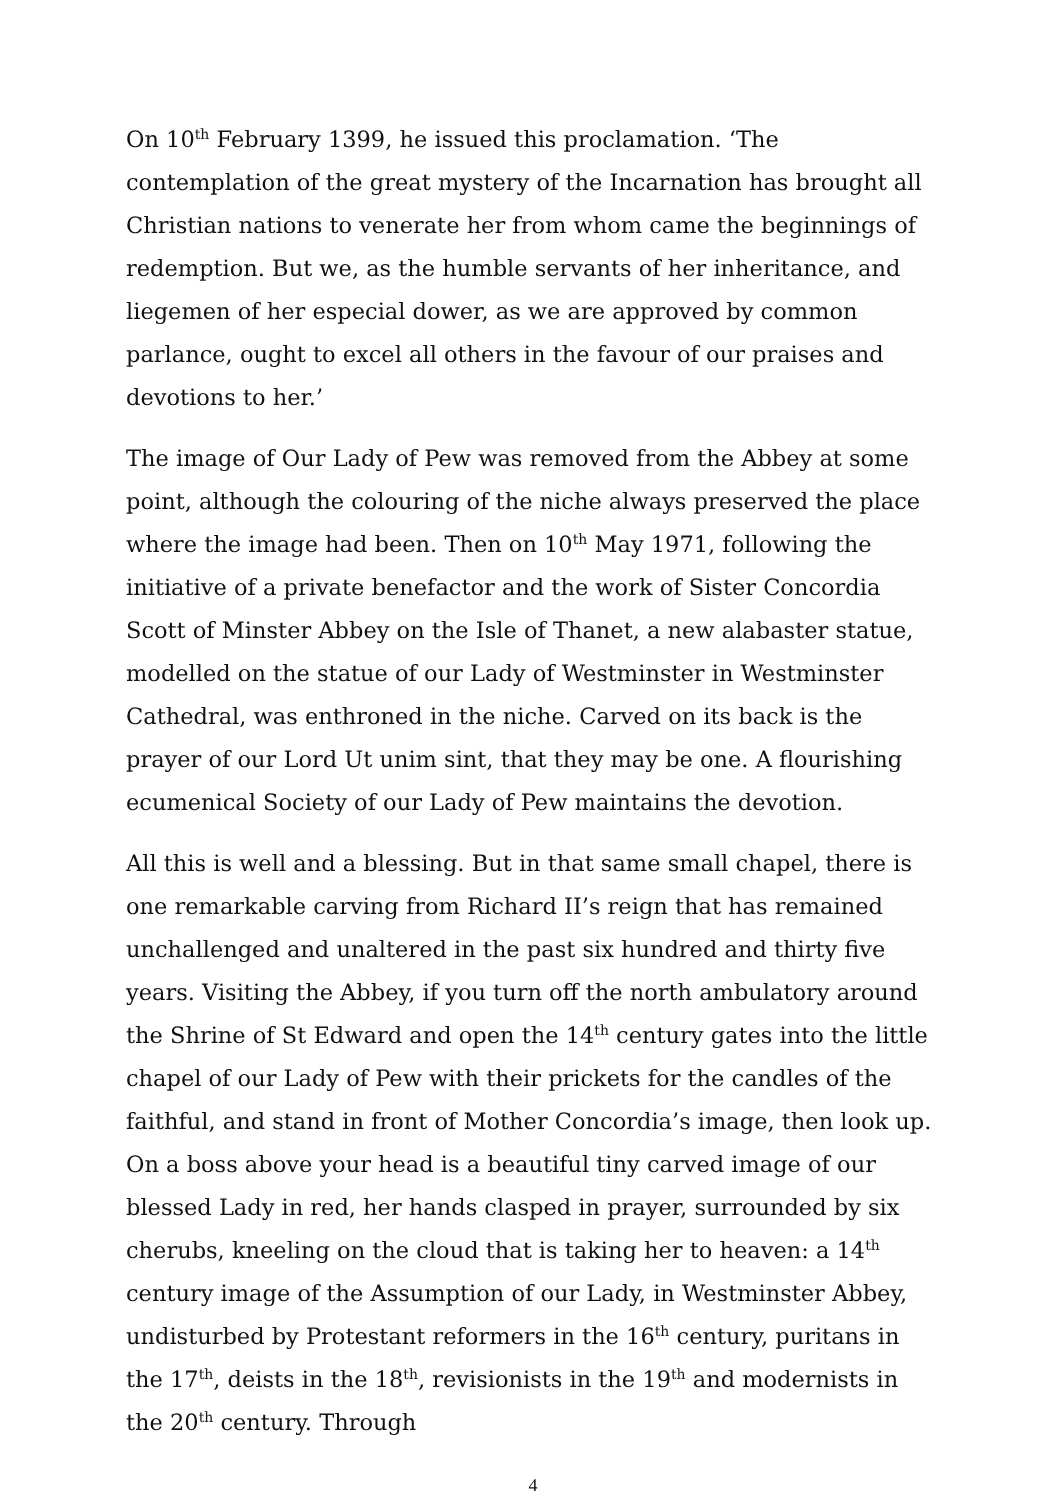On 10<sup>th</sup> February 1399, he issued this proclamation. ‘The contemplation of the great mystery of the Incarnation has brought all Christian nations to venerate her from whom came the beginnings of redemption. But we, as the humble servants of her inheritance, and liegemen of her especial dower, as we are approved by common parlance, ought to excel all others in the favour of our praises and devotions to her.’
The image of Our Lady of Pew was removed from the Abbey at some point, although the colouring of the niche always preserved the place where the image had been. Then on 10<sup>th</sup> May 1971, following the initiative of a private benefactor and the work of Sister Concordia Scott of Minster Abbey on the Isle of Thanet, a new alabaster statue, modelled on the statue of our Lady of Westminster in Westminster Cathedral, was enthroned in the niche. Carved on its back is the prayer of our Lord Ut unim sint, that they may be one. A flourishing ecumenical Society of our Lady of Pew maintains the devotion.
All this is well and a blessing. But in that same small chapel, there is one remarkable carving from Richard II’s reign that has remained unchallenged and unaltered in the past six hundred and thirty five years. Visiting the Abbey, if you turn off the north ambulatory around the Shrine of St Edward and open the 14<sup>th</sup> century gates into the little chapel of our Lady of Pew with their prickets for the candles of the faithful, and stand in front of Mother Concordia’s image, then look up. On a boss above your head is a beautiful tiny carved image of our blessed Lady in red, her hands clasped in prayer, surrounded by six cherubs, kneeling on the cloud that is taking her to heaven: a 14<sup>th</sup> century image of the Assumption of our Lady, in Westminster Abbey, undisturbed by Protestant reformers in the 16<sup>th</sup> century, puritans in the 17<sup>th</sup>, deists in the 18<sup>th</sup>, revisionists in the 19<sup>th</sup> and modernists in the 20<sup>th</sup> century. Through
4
....
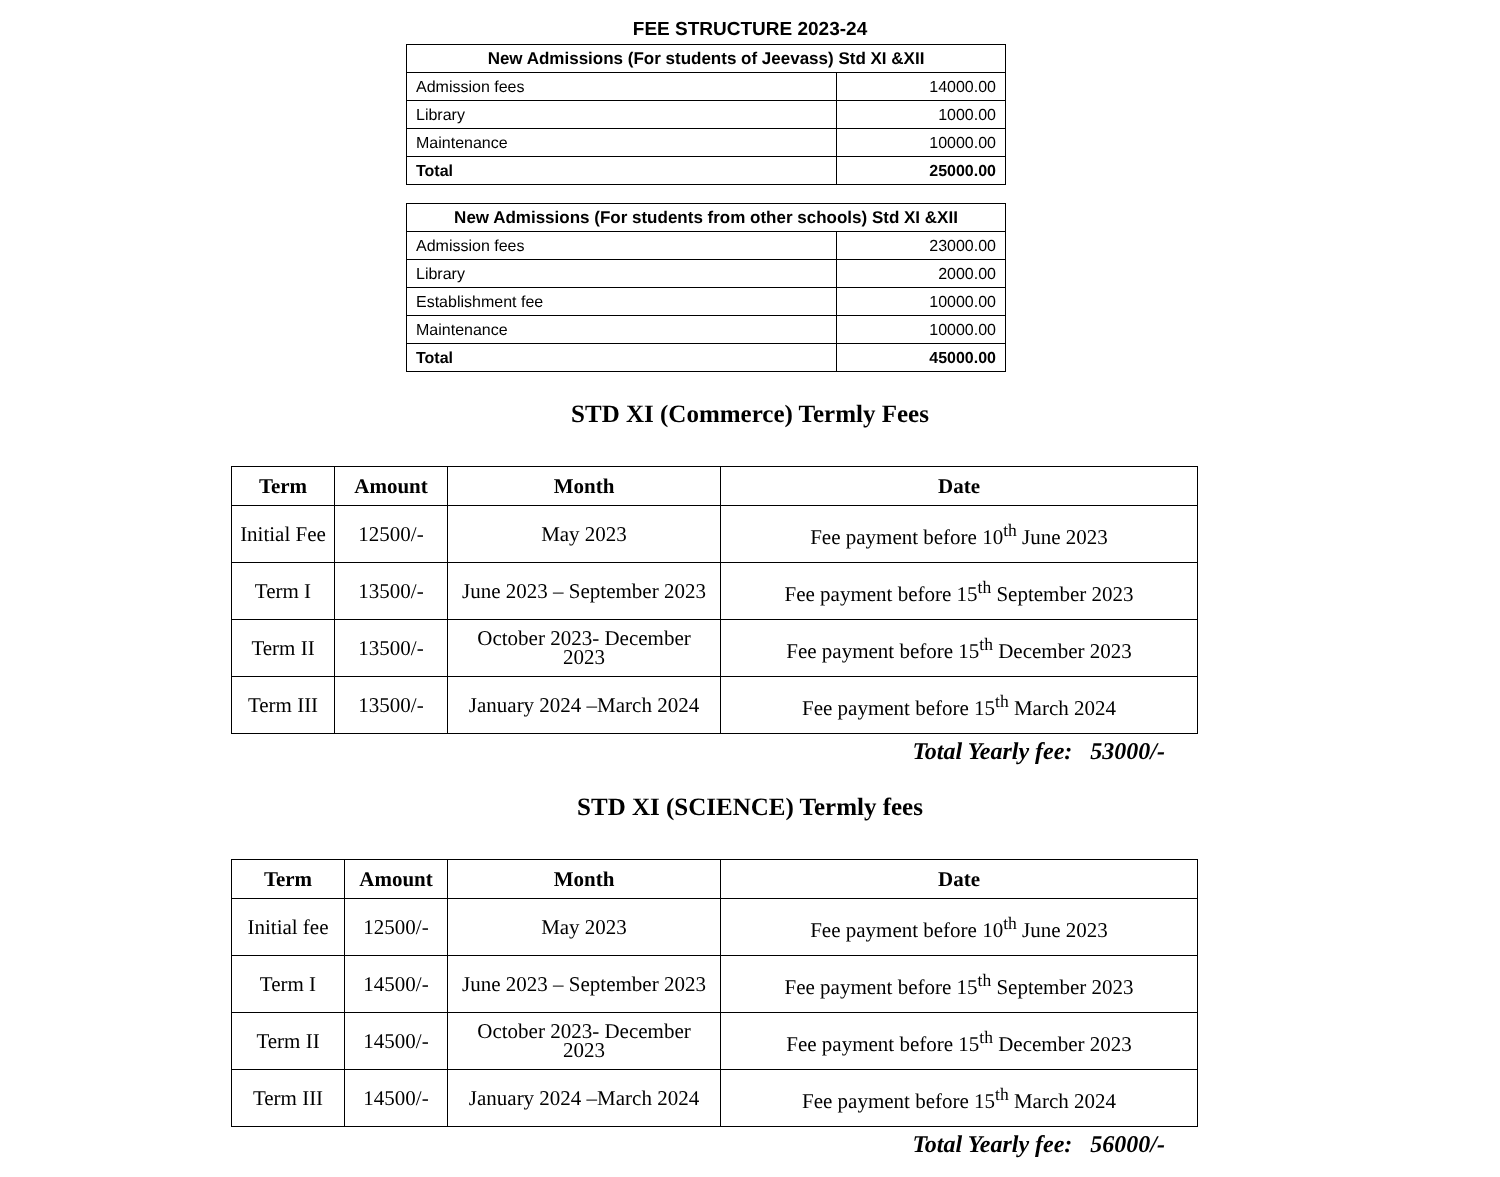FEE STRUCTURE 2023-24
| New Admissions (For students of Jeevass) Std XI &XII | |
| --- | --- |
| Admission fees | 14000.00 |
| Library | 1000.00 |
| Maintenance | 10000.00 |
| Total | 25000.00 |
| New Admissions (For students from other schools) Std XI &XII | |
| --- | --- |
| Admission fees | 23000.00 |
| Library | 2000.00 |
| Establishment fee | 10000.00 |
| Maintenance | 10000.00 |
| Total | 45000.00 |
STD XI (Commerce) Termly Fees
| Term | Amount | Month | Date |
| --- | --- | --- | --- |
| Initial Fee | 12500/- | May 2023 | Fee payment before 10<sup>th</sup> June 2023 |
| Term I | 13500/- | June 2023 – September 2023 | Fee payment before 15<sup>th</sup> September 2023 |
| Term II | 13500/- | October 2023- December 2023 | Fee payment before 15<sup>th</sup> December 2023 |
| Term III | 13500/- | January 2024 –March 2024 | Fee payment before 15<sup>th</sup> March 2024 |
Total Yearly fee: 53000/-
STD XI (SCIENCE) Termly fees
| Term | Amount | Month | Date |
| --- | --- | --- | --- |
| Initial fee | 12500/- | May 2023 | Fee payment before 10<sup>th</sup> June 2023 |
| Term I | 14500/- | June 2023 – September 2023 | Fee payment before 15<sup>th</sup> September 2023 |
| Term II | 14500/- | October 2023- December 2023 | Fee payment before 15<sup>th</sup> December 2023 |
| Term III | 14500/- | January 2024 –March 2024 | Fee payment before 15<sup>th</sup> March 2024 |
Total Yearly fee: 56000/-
....
- [Work task] Your answer must consist solely of the lines above between the line holding "STD XI (Commerce) Termly Fees" and the line holding "13500/- | October", inclusive, copied exactly.

- [Solution to the exercise]
STD XI (Commerce) Termly Fees
| Term | Amount | Month | Date |
| --- | --- | --- | --- |
| Initial Fee | 12500/- | May 2023 | Fee payment before 10<sup>th</sup> June 2023 |
| Term I | 13500/- | June 2023 – September 2023 | Fee payment before 15<sup>th</sup> September 2023 |
| Term II | 13500/- | October 2023- December 2023 | Fee payment before 15<sup>th</sup> December 2023 |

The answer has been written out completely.